Chapter 9 is related with the shielding facilities of PET/CT which has caught the attention of the physicians (in Nuclear Medicine or Oncology) due to its potential application in diagnosis and treatment evaluation of cancer and metastasis. PET uses 18 F ( 18 FDG to be precise) which emits gamma rays of 511 keV. At this energy, Compton scattering dominates. The chapter underlines the fact that at this energy, the first TVL of lead is 16 mm in contrast with the first TVL for 99m Tc being 1 mm. The chapter emphasizes that whole path of administration, uptake, rest, and scanning should be taken into consideration. The chapter has dealt with the calculation based upon the administration of 400 MBq 16 FDG to a patient, which may cause 45 μGy/h at 1 m from the patient. Over the next hour, it may fall to 37 μGy/h at 1 m. Just before scanning, the patient is asked to use the toilet (taking 15% excretion), and therefore, during scan period, the dose rate may be 24 μGy/h at 1 m from the patient. The chapter contains various scenarios (single scanner and single/double uptake rooms) and presents practical solved examples of shielding puzzle.
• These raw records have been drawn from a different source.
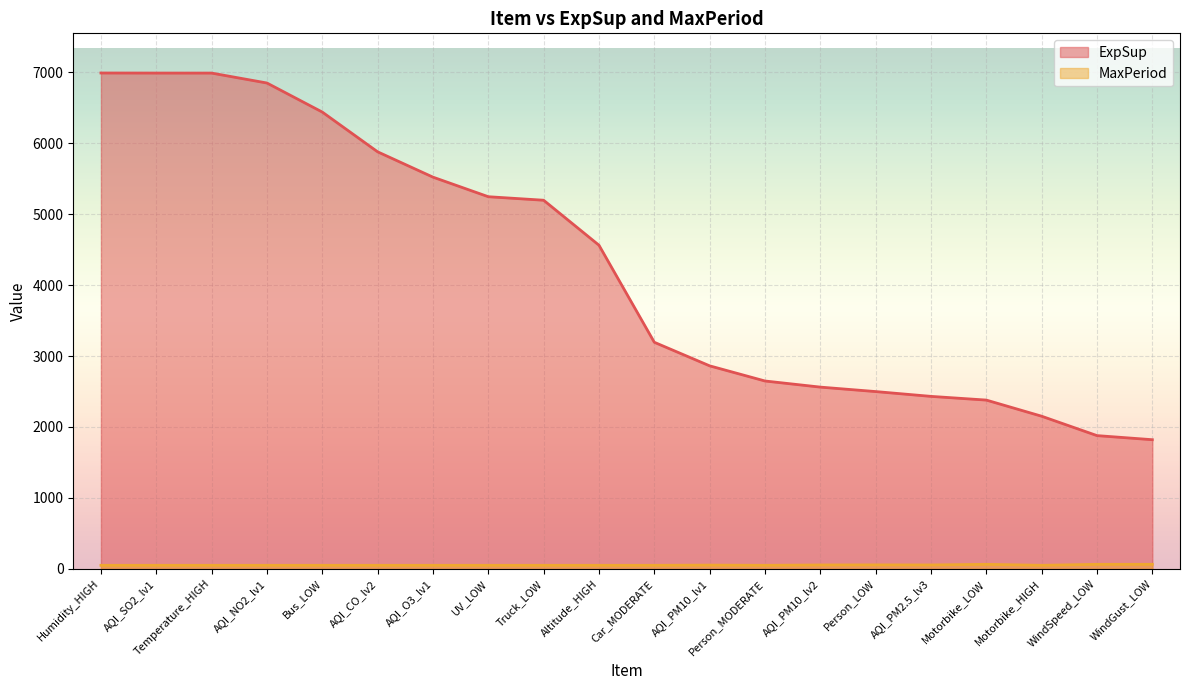

True or false: ExpSup has more than 0 points higher than both neighbors.

False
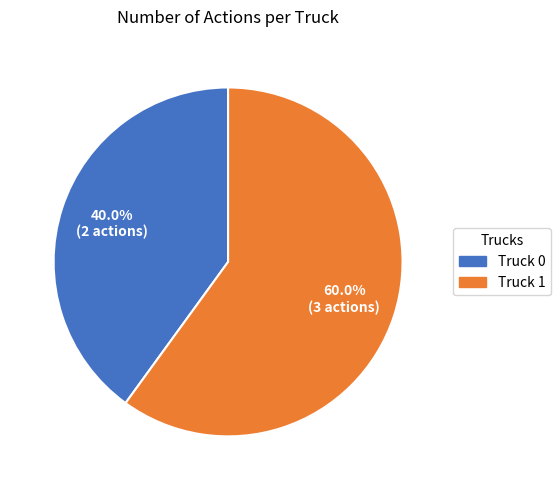

Is the sum of Truck 1 and Truck 0 greater than half?

Yes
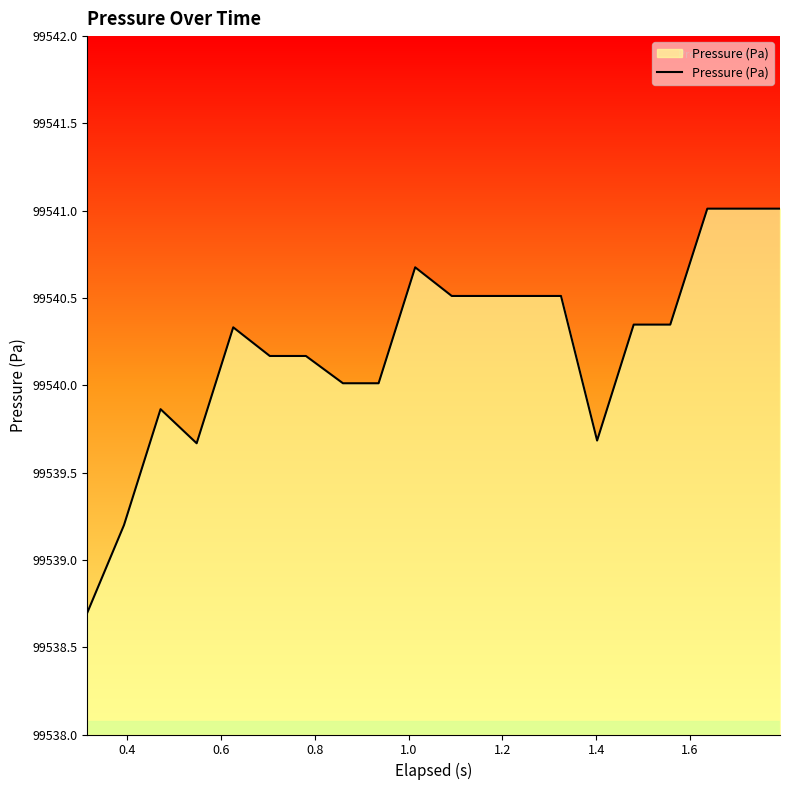

What is the difference between the maximum and minimum values?

2.3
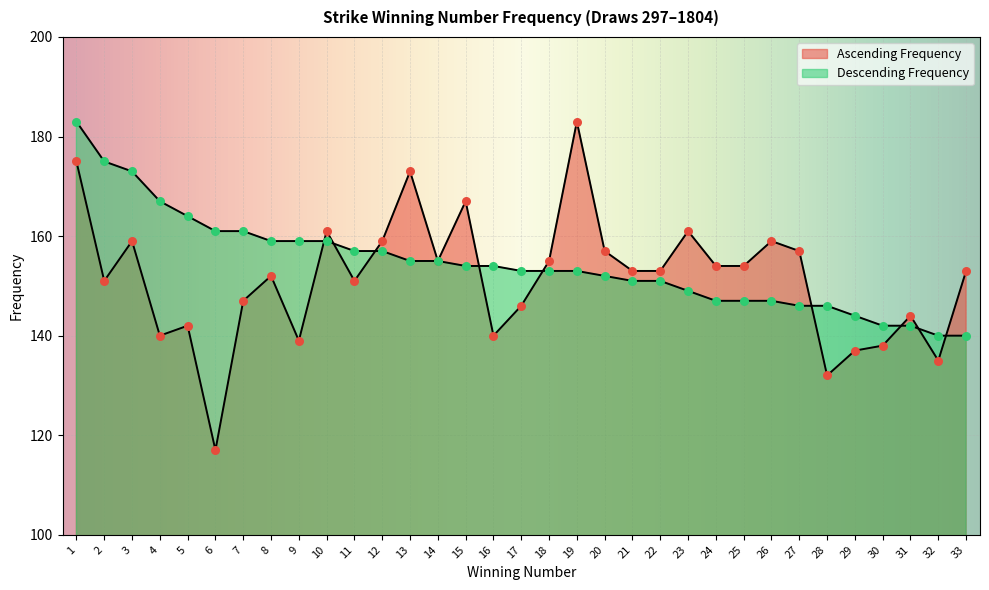

Is the value of Ascending Frequency at 25 greater than the value of Descending Frequency at 24?

Yes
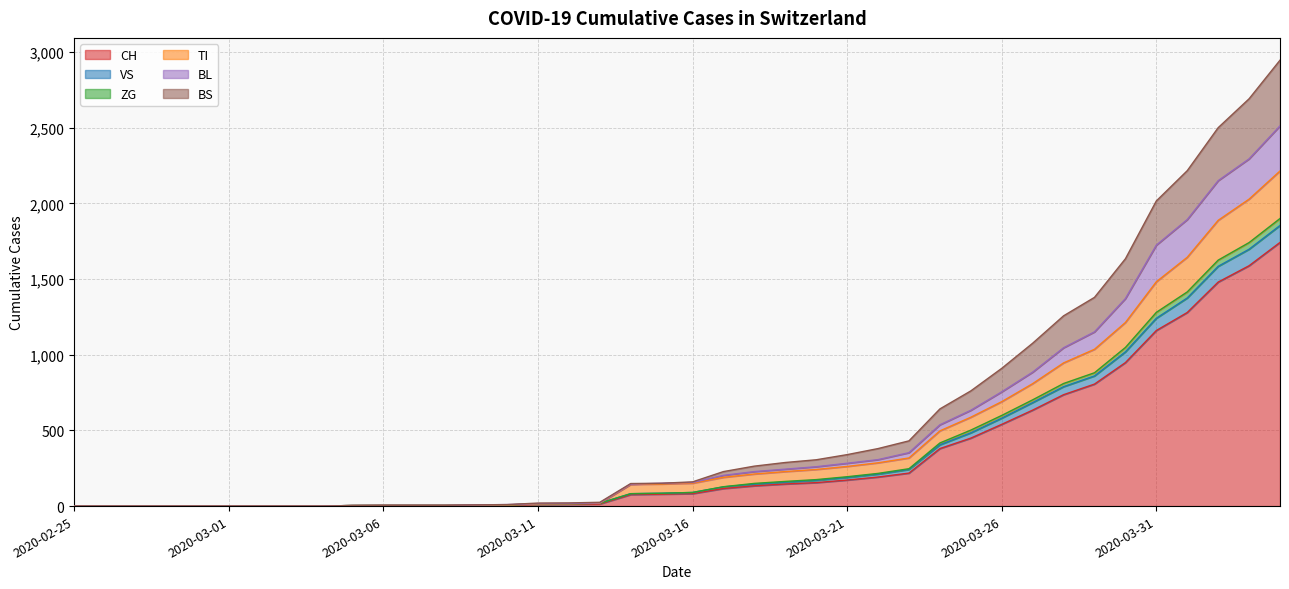

True or false: BL has more than 1 points higher than both neighbors.

False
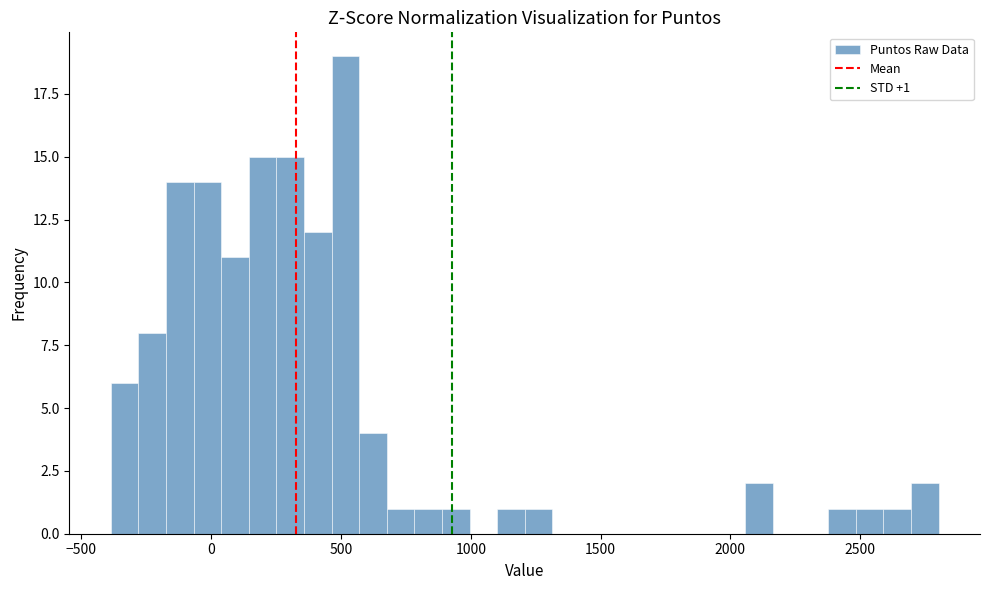

Read against the x-axis, roughly where is the centre of the tallest bar?

500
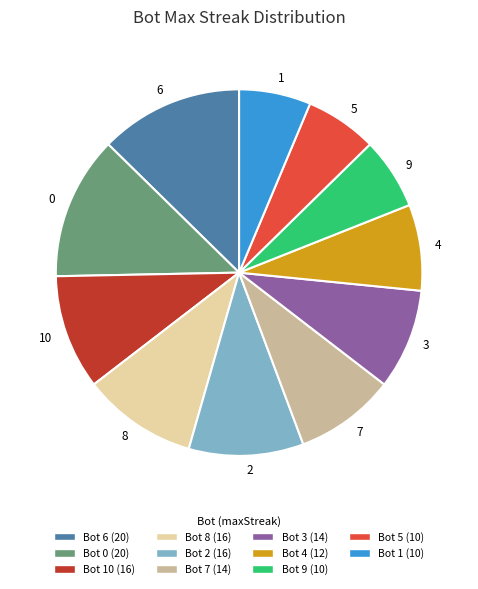

Is there a majority slice in this chart?

No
Chapter 10, is a miscellaneous chapter with deliberation of shielding requirements on specialized application. In mammography section, it does not mention any specific room size but cites scatter factor 7.6 μGy per image at 1 m from image receptor (Simpkin DJ 1996, Scatter radiation intensities about mammography units, Health Phys, 70, 238-45), but with a caveat that it may be a worst case scenario, i.e., overestimation. It suggests that window with normal glass may be inadequate and may need 0.25 mm lead equivalent. For doors in mammography room, it points out that strategic placement of door may avoid the need of lead lining but cautions that no lead lining may be a bit risky if not placed properly. For dental radiology, it emphasizes on the proper evaluation of shielding due to high volume of work and probable multiple units in smaller places. The chapter has devoted some portion on cone-beam dental CT (a relatively new technology), dual-energy X-ray absorptiometry (DEXA for bone density measurement), and mobile CT, Cath Lab, and mammography as well. The Chapter 11 which is the last chapter contains all references. In a nutshell, the book under review has effectively covered all areas of medical imaging in a very comprehensive manner. It starts with the basics and provides unambiguous recommendations. The strength of the book lies in providing practical problems and solutions with properly drawn layouts. The book gives many useful data for the future utilization by the shielding experts. This compendium would certainly serve as a reference guide for shielding work in diagnostic radiology.